The west side of Chicago is not the poorest, the oldest, the largest, or the most African American of African American communities in the United States--it is similar to every other swath of poverty in every single city. We are led to believe that these communities are in crisis when something occurs that lands them on the front page. The real crisis, however, is ongoing and it's one of acceptance of the conditions of poverty, day in and day out. Paul D'Amato's photographs won't change these neighborhoods, but they remind us that the individuals that live in them are as important as any one of us.
D'Amato's portraits give individual faces to the ongoing crisis in African-American communities like Chicago's West Side
Paul D'Amato grew up in Boston during the height of racial unrest, civil rights protest, and bussing.
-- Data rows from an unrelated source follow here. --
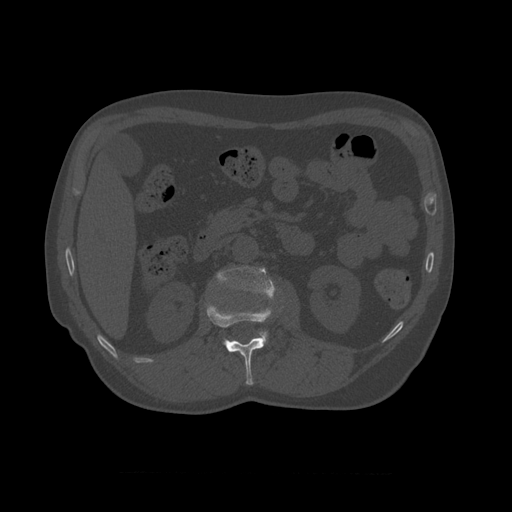
CT including the spine, one axial slice; slice 348 of 450 in the series (ordered by position); reconstruction kernel STANDARD; bone window (W 1800 / L 400 HU); 1.25 mm slice thickness; 512 × 512 image matrix. Patient age 75 years. Case-level facts recorded for this patient, not image findings: primary cancer: prostate.
Outlined on this slice (semi-automatic segmentation, software-assisted and operator-edited):
- L1 vertebra: bounding box [x1, y1, x2, y2] px = [206, 302, 273, 386]
- L2 vertebra: [213, 266, 277, 346]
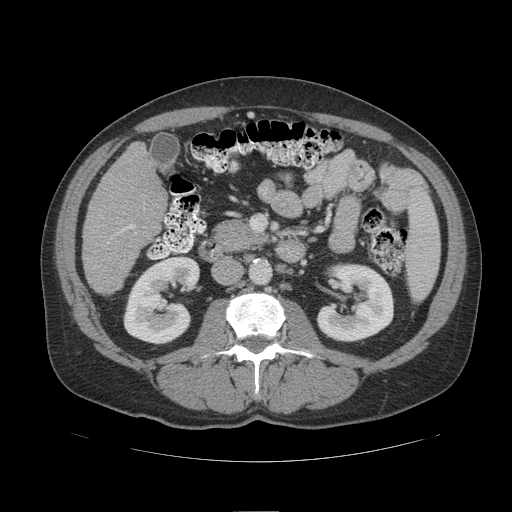
Contrast-enhanced abdominal CT (liver protocol), one axial slice; reconstruction kernel STANDARD; soft-tissue window (W 400 / L 40 HU); 512 × 512 image matrix, field of view 420 × 420 mm. From the clinical record (not read from this slice): diagnosis: hepatocellular carcinoma (patient treated with transarterial chemoembolisation; whether this scan precedes or follows treatment is not stated here); TNM stage (as recorded): Stage-IIIB; Child-Pugh class: A; tumour differentiation: poorly differentiated; tumour nodularity: multinodular.
Annotated regions visible in this slice (semi-automatic segmentation, software-assisted and operator-edited):
- liver parenchyma outside the tumour (the mass and vessels are separate outlines, so this box may not span the whole liver): bounding box [x1, y1, x2, y2] px = [82, 142, 166, 294]
- portal vein: [120, 225, 133, 232]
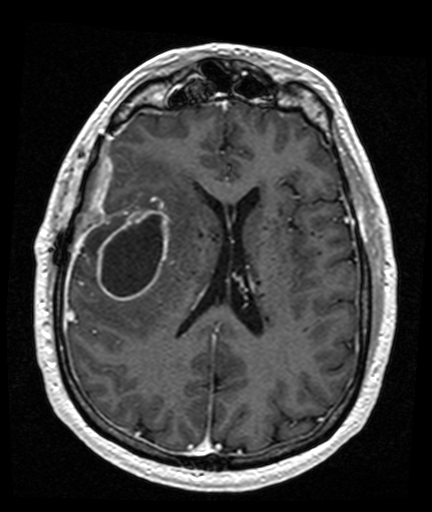
Brain MRI from a brain-tumour surgery series, one axial slice; slice 69 of 176 in the series (ordered by position); T1-weighted post-contrast; 1 mm slice thickness; 432 × 512 image matrix. Case-level facts recorded for this patient, not image findings: histopathology: Glioblastoma; WHO grade: 4; IDH mutation: no.
Outlined on this slice (expert manual segmentation):
- tumour: box from (x=97, y=207) to (x=171, y=301) px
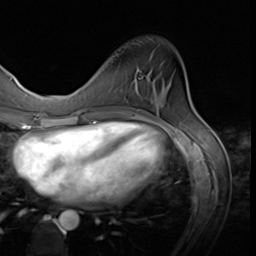
Breast MRI (dynamic contrast-enhanced), one axial slice. Slice 18 of 64 in the series (ordered by position). Cropped to one breast. Dynamic contrast-enhanced series, time point 2 of 9 at this slice position (early post-contrast). 3 T. TE 1.5 ms, TR 4.7 ms. 256 × 256 image matrix. Female patient.
Structures marked on this image (semi-automatically segmented with operator editing):
- enhancing-tissue mask used for the functional tumour volume (all voxels passing the contrast-enhancement thresholds inside the analysis volume; usually the tumour): bounding box [x1, y1, x2, y2] px = [112, 106, 122, 107]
He moved to Oregon to attend Reed College and claims to have learned as much from traveling cross-country four times a year--often by hitch-hiking and hopping freight trains--as he did in class. After receiving an MFA from Yale, he moved to Chicago, where he continues to photograph until this day. He has been awarded numerous grants and fellowships, including a Guggenheim Fellowship, a Pollock- Krasner Grant, and a Rockefeller Foundation Grant to Bellagio, Italy. His work is in the collections of The Museum of Modern Art, The Metropolitan Museum of Art, and The Art Institute of Chicago, among many others. Paul is a professor at Columbia College, Chicago.
Dawoud Bey holds a Master of Fine Arts degree from the Yale University School of Art, and is Professor of Photography and a former Distinguished College Artist at Columbia College, Chicago. He has received numerous fellowships over the course of his career, including the United States Artists Guthman Fellowship, the John Simon Guggenheim Memorial Foundation Fellowship, and the National Endowment for the Arts. Monographs and publications of his work include Dawoud Bey: Seeing Deeply (2018), Dawoud Bey: Picturing People (2012), Harlem, U.S.A. (2012), Class Pictures (2007), and Dawoud Bey: Portraits, 1975-1995 (1995). His works have been exhibited and collected extensively throughout the United States and abroad.
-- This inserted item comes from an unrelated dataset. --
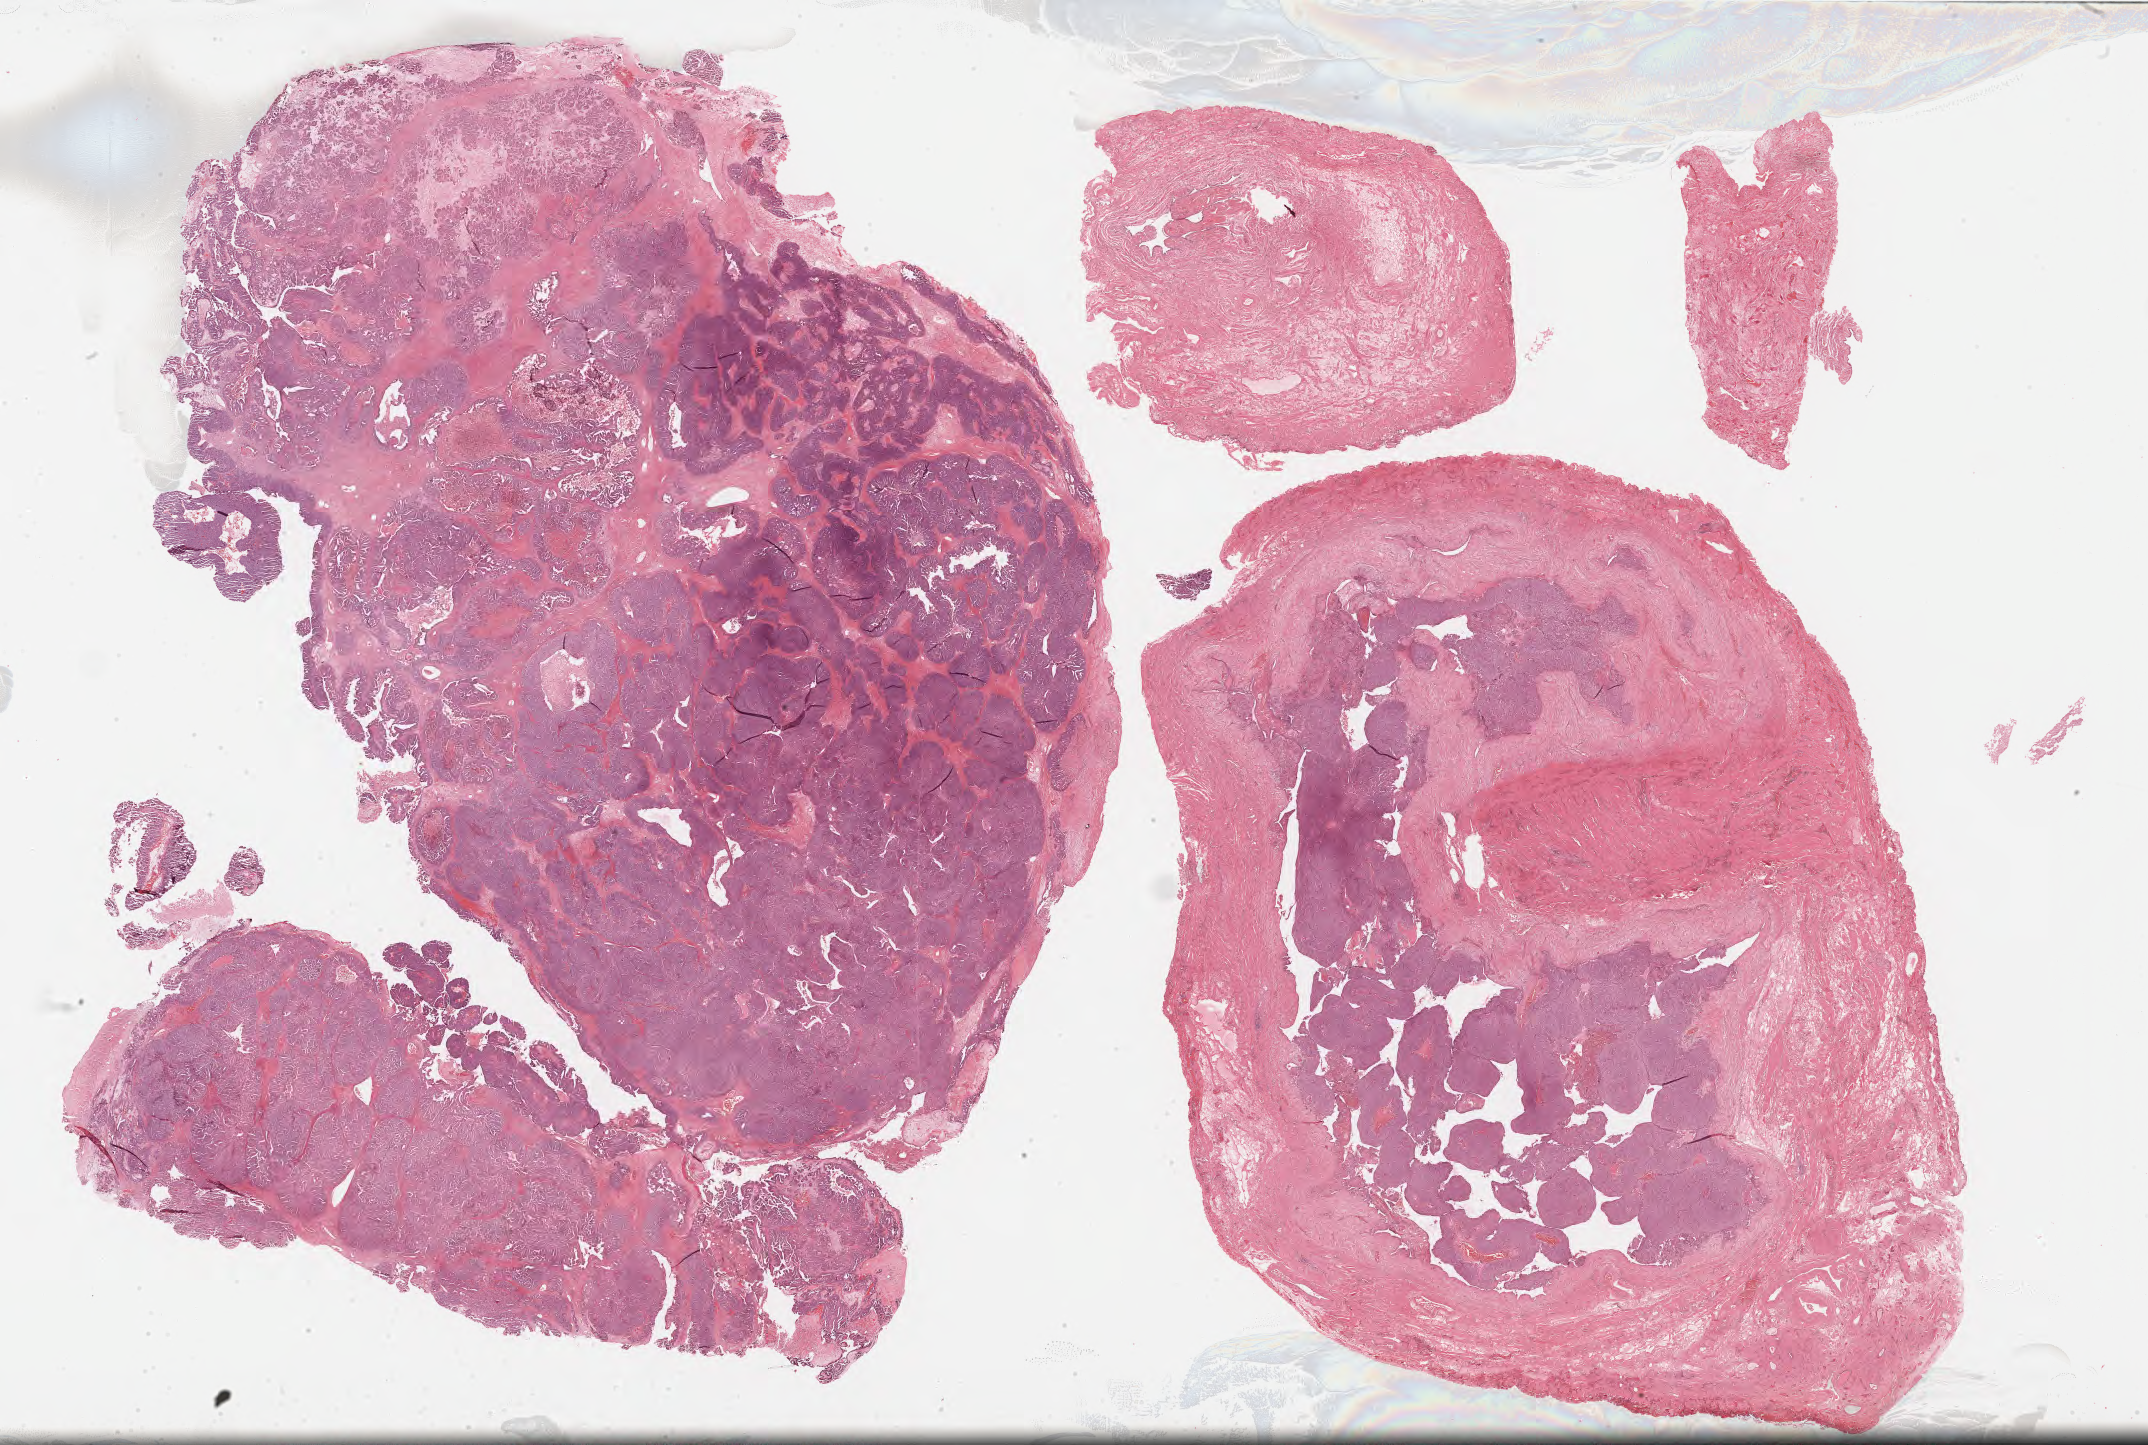
Digitized Hematoxylin and eosin (H&E) stained tissue section (whole slide) — a low-resolution overview of the entire scanned area, about 34.7 x 23.3 mm, formalin-fixed paraffin-embedded (FFPE) diagnostic section, ovary, primary tumour sample. Patient: female, age at initial diagnosis 57 years. Histologic grade: G3 (poorly differentiated).
Histologic diagnosis: Serous cystadenocarcinoma, NOS. FIGO stage: IIIC.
Amy M. Mooney is Associate Professor of Art History at Columbia College, Chicago. Her publications include a monograph on the Chicago painter Archibald J. Motley, Jr., volume IV of the David C. Driskell series on African American Art (2004), as well as contributions to anthologies and catalogs, including Archibald Motley: Jazz Age Modernist (2014), Black Is... Black Ain't (2013), and Romare Bearden in the Modernist Tradition (2009). As an ACLS fellow in 2016-17, she is working on Portraits of Noteworthy Character: Negotiating a Collective American Identity, a project that examines the cultural capital of African American and immigrant portraiture.
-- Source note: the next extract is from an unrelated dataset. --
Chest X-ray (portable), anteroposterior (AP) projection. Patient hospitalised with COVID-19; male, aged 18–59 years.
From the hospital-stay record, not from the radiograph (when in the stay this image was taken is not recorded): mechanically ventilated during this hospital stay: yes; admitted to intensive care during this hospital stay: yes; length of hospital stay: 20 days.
Camara Dia Holloway is an art historian with expertise in African American art, American art, and the history of photography, who earned her PhD at Yale University. Her publications include Portraiture & the Harlem Renaissance: The Photographs of James L. Allen (1999). The Founding Co-director of the Association for Critical Race Art History (ACRAH), she is a well-known advocate for a critical race approach to art history. Dr. Holloway has previously taught at the University of Delaware, the University of Southern California, and Swarthmore College.